A linha que divide o exercício legítimo e ilegítimo do poder é ténue, por vezes mesmo invisível, e vai-se curvando às circunstâncias.
Cartéis, tal como os chapéus, há muitos...

2010/08/03

Estupidez

O Almirante Vieira Matias usou palavras fortes para caracterizar, o que ele considera, uma campanha contra a aquisição dos submarinos. Usou, a propósito, o termo "estupidez" várias vezes e de forma particularmente veemente. Deixa-me sempre inquieto ouvir um alto dirigente militar usar este tipo de "argumentos" para defender o seu ponto de vista.
Acontece que o custo dos submarinos é da ordem dos 980 milhões de euros, o que constitui uma percentagem à volta de 0.6% do PIB. São valores que impressionam.
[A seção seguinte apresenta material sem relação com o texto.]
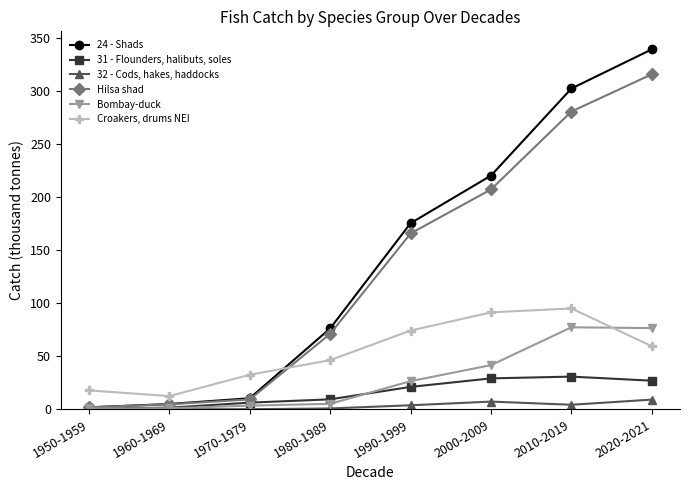

What is the average value of the 31 - Flounders, halibuts, soles series?

15.8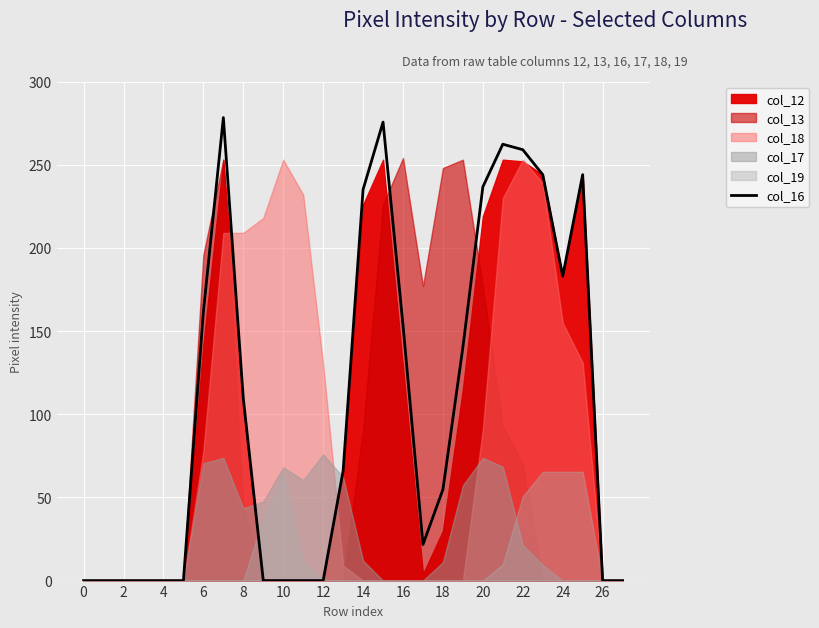

What is the average value?

104.5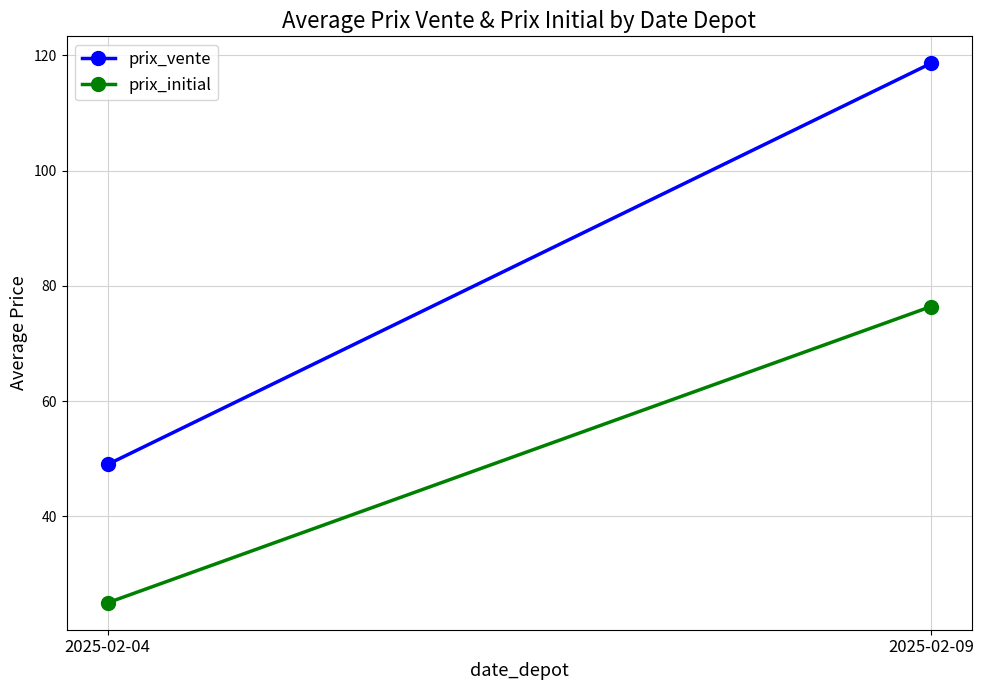

What is the average value of the prix_initial series?

50.7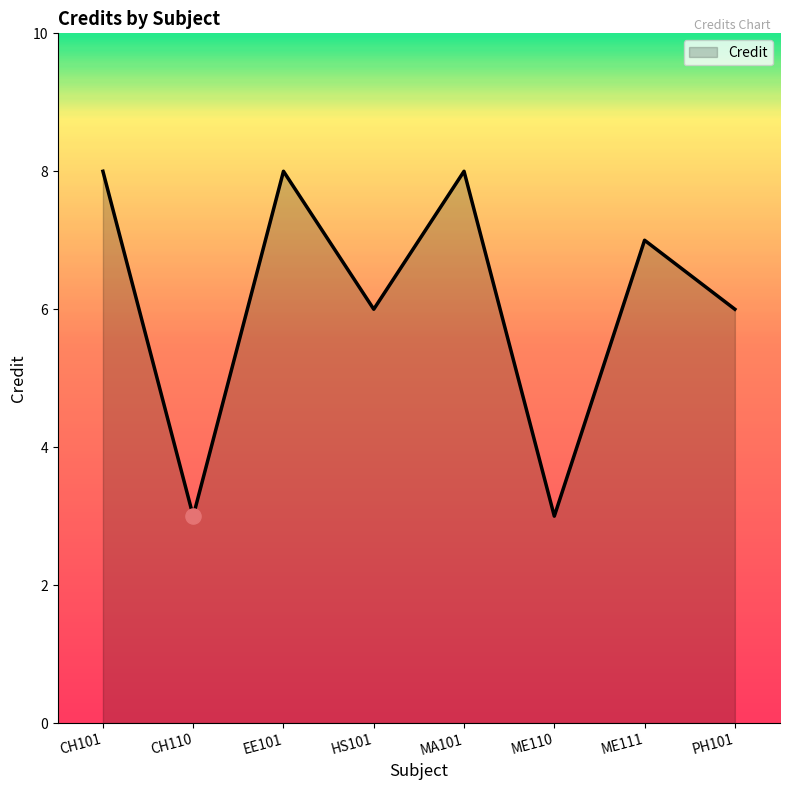

Between CH110 and EE101, which is larger?

EE101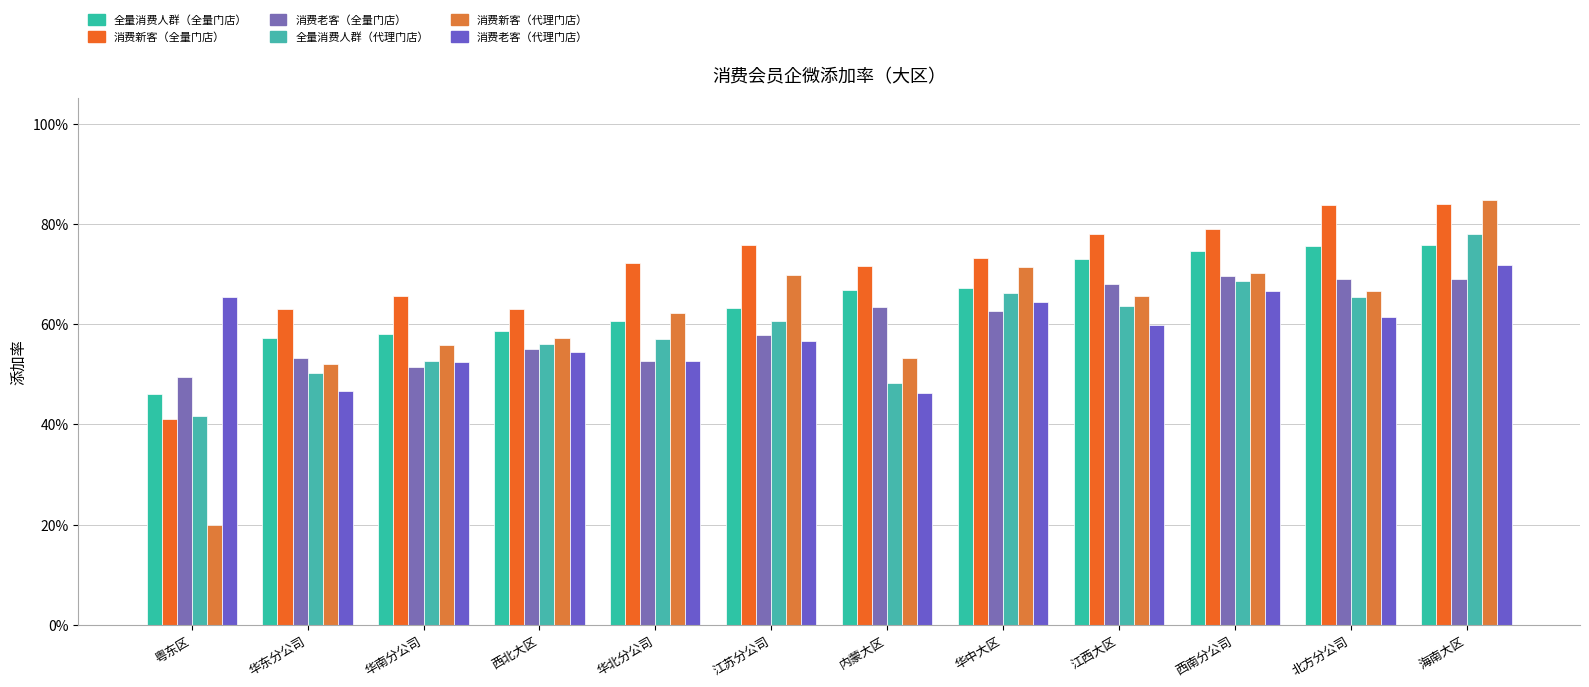

Between 内蒙大区 and 北方分公司, which is larger?

北方分公司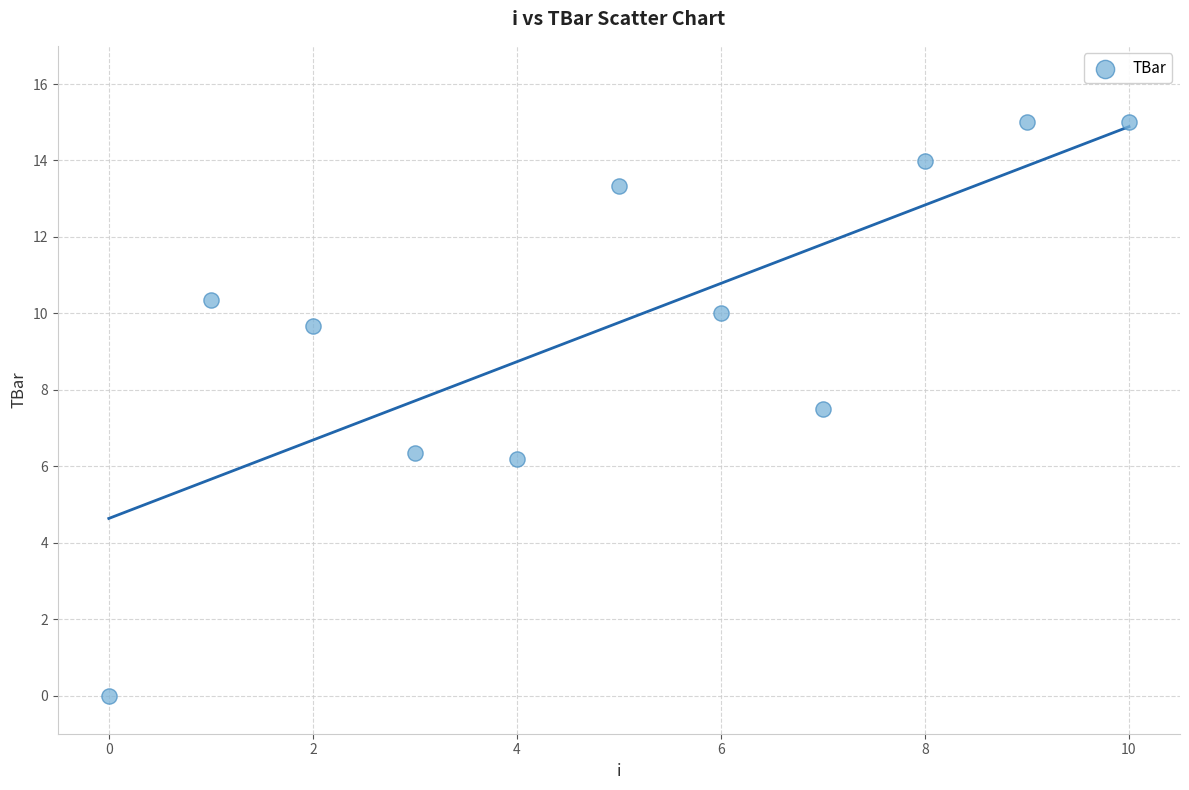

What is the range of Y values (max minus min)?

15.0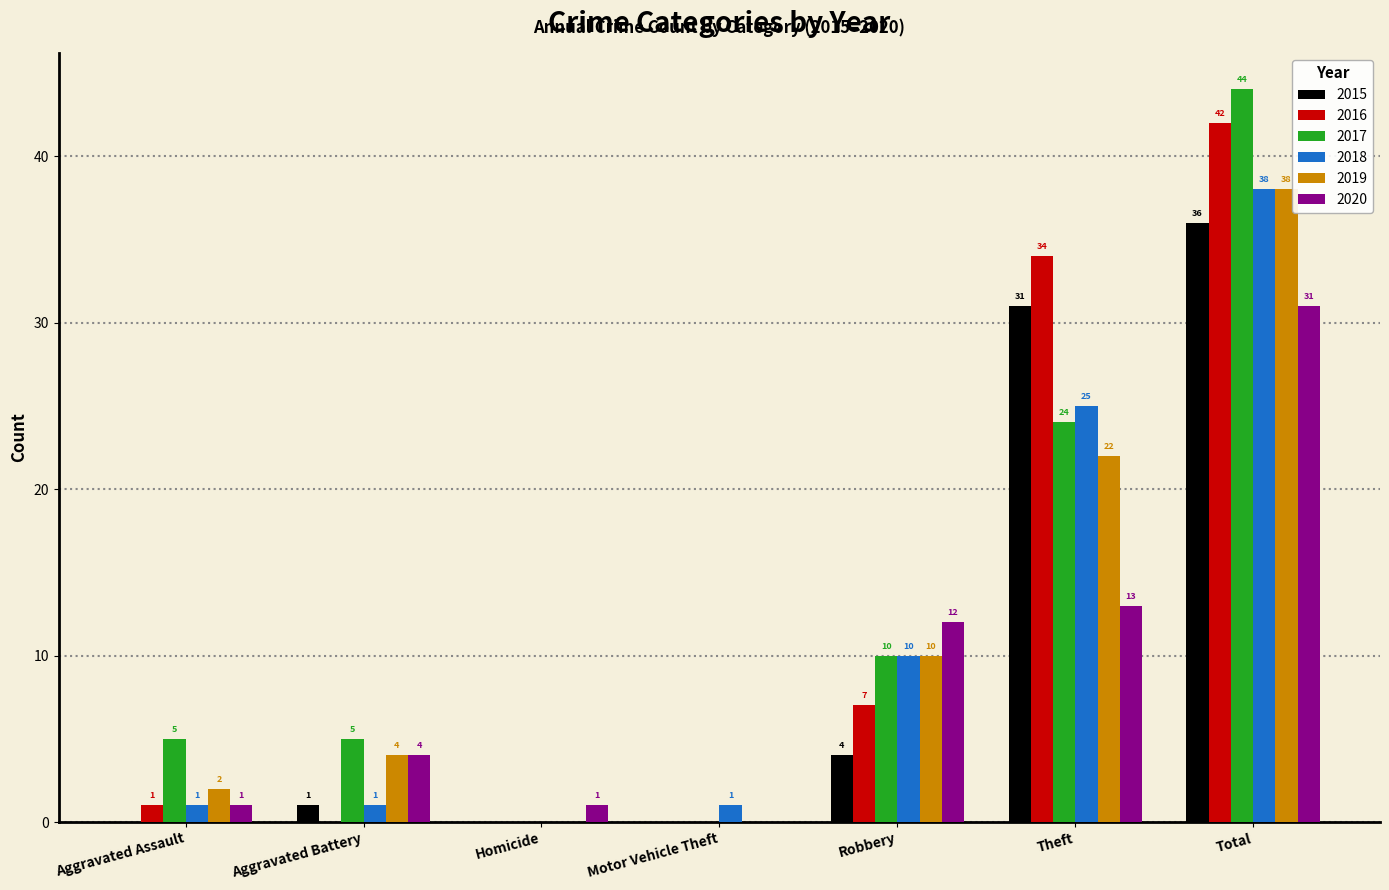

Between Motor Vehicle Theft and Robbery, which series saw the biggest shift?

2020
Não quero fazer aqui comparações rigorosas (não é fácil...) mas deixem-me dar dois exemplo. Em 2006, o custo total do sistema de saúde,  por exemplo, terá sido de cerca de 10% do PIB. Em 2007, o custo total das pensões mínimas do regime geral de segurança social foi de cerca de 3 milhões de euros, aproximadamente 0.3% do que custaram agora estes subamarinos. Ou seja, em traços muito gerais e mesmo que corrigíssemos o desfasamento temporal destes dados e a sua previsível variação para os anos subsequentes (que eu não fiz!) é fácil perceber que o Estado consome, levianamente, em dois submarinos, uma percentagem incompreensivelmente grande do nosso PIB. Dois submarinos apenas custam mais de 300 vezes o valor que a totalidade dos pensionistas mais pobres recebeu em 2007. São opções que custa aceitar e só por leviandade se pode dizer que quem se opõe a estas escolhas é estúpido.
E por isso acho que uma aquisição destas representa uma injustiça sem justificação e por isso não devia ser feita. Eu diria, se fosse almirante, que é uma estupidez... A situação das finanças públicas agrava ainda mais, claro, todo este quadro, mas nem era necessário tê-la em conta.
Corremos o risco de ver umas dezenas de marujos a divertirem-se à grande com estes brinquedos novos que lhes arranjaram, enquanto os tais "novos pobres" e os velhos pobres vão caindo aí pelos cantos sem nada para comer, batendo à porta do bispo Carlos Azevedo para este lhes arranjar uma bucha.
Ou querem ver que é tudo mentira e que o bispo anda a gozar com a malta e o almirante Matias afinal é que tem razão?
Ou podemos, enquanto rangemos os tridentes de raiva, contabilizar isto como um donativo generoso que estamos a fazer à Alemanha para adquirimos o direito a sair do humilhante grupo dos PIIGs?